Doctor jokes
"Where exactly are you taking me, doctor?"
"To the morgue."
"What? But I’m not dead yet!"
"And we’re not there yet."
I was walking down Main Street when I saw a child.
I told him, "I will give you 20$ if you get my balls back from the vet."
He replied, "Why did they take your balls sir?"
"Beer plus going to the vet does not work well for everybody, especially when you're a furry."
Doctor: I'm sorry, but your surgery will cost a lot of money.
Buuuuut what's this behind your ear?
Oh, it's still cancer.
I went for my routine check up last week, and everything was going great until the doctor stuck her finger up my butt. Should I look for a new dentist?
Kid with Cancer: "When I get older, I want to be a movie star or a singer."
Nurse: *Laughs*
Kid: "Why are you laughing?"
Nurse: "When I get OLDER."
Proceeds to laugh.
I feel bad for the doc now✌️💀
When the doctor asks you what your zodiac sign is,
You respond: "cancer."
Doctor says: "Well, what a coincidence!"
Mother: How is my little cookie doing?
Doctor: Your cookie is feeling crummy right now.
Mother: Really?
Doctor: But don’t worry. Things are about to get batter.
Mother: 😁♥️🍪
Doctor: Do you want the good news or the bad news first?
Patient: Good news!
Doctor: We are naming a disease after you.
Doctor: You need new glasses.
Patient: How'd you know? I haven't even told you what is wrong with me yet.
Doctor: I could tell as soon as you walked in through the window.
A woman is in the hospital giving birth. The doctor comes up to her afterwards.
Dr: "I'm sorry, I have good news and bad news."

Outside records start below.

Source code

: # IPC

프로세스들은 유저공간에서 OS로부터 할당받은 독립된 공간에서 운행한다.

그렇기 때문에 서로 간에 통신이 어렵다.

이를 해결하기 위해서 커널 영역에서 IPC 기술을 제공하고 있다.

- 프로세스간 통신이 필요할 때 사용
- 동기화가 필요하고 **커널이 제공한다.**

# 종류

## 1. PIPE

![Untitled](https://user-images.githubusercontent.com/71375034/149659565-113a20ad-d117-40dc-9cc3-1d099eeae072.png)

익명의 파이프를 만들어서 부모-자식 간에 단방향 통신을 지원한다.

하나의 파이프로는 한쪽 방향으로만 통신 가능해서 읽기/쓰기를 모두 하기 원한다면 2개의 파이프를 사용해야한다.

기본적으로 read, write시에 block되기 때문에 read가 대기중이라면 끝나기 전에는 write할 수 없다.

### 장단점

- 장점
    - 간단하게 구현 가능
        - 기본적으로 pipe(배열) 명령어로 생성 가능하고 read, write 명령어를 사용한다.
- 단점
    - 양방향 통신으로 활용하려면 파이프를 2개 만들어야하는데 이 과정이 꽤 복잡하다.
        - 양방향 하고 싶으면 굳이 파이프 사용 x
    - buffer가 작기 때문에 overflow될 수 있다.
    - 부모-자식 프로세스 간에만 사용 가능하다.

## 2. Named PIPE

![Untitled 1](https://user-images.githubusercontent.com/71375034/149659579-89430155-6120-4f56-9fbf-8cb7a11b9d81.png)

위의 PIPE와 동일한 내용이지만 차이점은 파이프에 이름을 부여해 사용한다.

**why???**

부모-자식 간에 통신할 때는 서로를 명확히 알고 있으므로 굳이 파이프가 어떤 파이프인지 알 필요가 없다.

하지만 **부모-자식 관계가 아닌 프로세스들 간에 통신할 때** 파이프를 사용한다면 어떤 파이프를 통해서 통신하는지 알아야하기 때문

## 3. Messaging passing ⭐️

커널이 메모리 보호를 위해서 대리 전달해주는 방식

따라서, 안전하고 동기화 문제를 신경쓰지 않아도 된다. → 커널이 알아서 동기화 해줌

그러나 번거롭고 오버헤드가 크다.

Woman: "What's the bad news?"
Dr: "Your baby is Ginger!"
Woman: "Ok, so what's the good news?"
Dr: "It's dead!"
My doctor told me I had Alzheimer’s.
I said to him, “I don’t remember asking.”
Why did Peter Parker take Gwen Stacy to an orthopedist?
Because her neck was killing her.
Doctor: "I'm sorry, but you suffer from a terminal illness and only have 10 to live."
Patient: "What do you mean 10? 10 what? months? weeks?"
Doctor: "9, 8, 7..."
My friend was told by her doctor that she was morbidly obese.
As if she doesn't have enough on her plate.
Doctor: "I am so sorry, I cannot see you today."
Orphan: "Oh, okay. What about tomorrow?"
Doctor: "No, I can't see you ever."
Orphan: "Why?"
Doctor: "Because I am a family doctor."
Doctor: I’m sorry, I can’t see you today.
Orphan: Oh, how about tomorrow?
Doctor: No, I can’t ever see you.
Orphan: Why?
Doctor: Because I’m a family physician.
I got kicked out of the hospital.
Apparently, the sign "Stroke patients here" meant something totally different.
Doctors in the Middle Ages, Plague doctor: "I must have some herbs to block out bad air."
Doctors now: "God, WTF were we doing back then?"
Are you a mental hospital? Cause I need to be in you.
A blonde walks into the doctor's office. She tells the doctor, "My boyfriend has dandruff."
The doctor tells her to use Head and Shoulders. She leaves. About an hour later, the doctor's phone rings. He answers, it's the blonde. The doctor asks how he can help her. "Well doctor, I understand head, but how do you 'hove' shoulders?"